OTTAWA, Canada (BP) — Canada’s nationwide legalization of recreational marijuana, said a Canadian Baptist leader, should spur churches to adopt a “more aggressive approach” to warning believers about the spiritual and physical dangers of drug use.

“Everyone is going to be exposed to” legalized marijuana use, said Gerry Taillon, national ministry leader for the Canadian National Baptist Convention (CNBC). “So the church is going to have to take a little more aggressive approach to developing a polemic against and an education against drug abuse.”

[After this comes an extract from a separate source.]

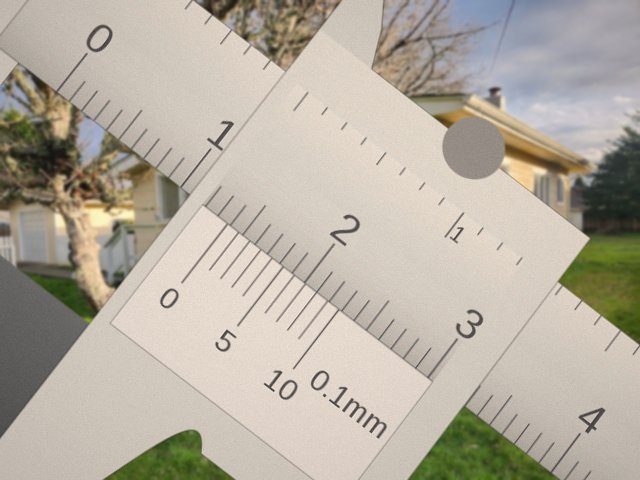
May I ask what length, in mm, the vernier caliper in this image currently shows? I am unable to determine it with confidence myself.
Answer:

A bill known as the Cannabis Act passed Canada’s Senate June 19 by a 52-29 vote after passing at the House of Commons in November, according to media reports.

The measure makes Canada the second country in the world to legalize recreational marijuana nationwide — the first was Uruguay in 2013 — and the first G7 nation to do so. Prime Minister Justin Trudeau, who made pot legalization one of his campaign issues in 2015, said marijuana will be available legally to Canadian adults beginning Oct. 17, after the country’s 10 provinces are given time to develop regulatory frameworks.

Among provisions of the Cannabis Act, Canadian adults will be allowed to purchase, possess, share and cultivate limited quantities of cannabis.

Justice Minister Jody Wilson-Raybould said marijuana legalization replaces failed prohibition laws that made criminals rich and threatened children, according to the Canadian Broadcasting Corporation. She added that the government strengthened laws against alcohol- and drug-impaired driving in a companion bill to the Cannabis Act adopted by the Senate June 20.

Taillon, of the CNBC, told Baptist Press the Canadian convention is “completely against the legalization of marijuana. We feel like it will just promote more drug use. There’s lots of evidence that says it’s harmful, especially to under-25-year-olds.”

Worldwide, 3.8 percent of the global population (some 183 million people) were cannabis users in 2015, according to the 2017 “World Drug Report” released by the United Nations Office on Drugs and Crime. That figure is up from 3.4 percent in 1998. The total number of cannabis users has risen 28 percent over the same timeframe as the world’s population has increased.

In Uruguay, it is “too early to detect any effects” of the 2013 recreational marijuana legalization, according to the report. However, most marijuana users there apparently continue to obtain the drug illegally as only 7,500 users per month obtain pot through legal channels out of an estimated 140,000 monthly users.

The pro-marijuana group NORML boasts nine international chapters on its website, including in Canada, France, Israel, Jamaica and the Czech Republic.

In the U.S., recreational marijuana is legal in nine states and the District of Columbia, though it remains illegal under federal law.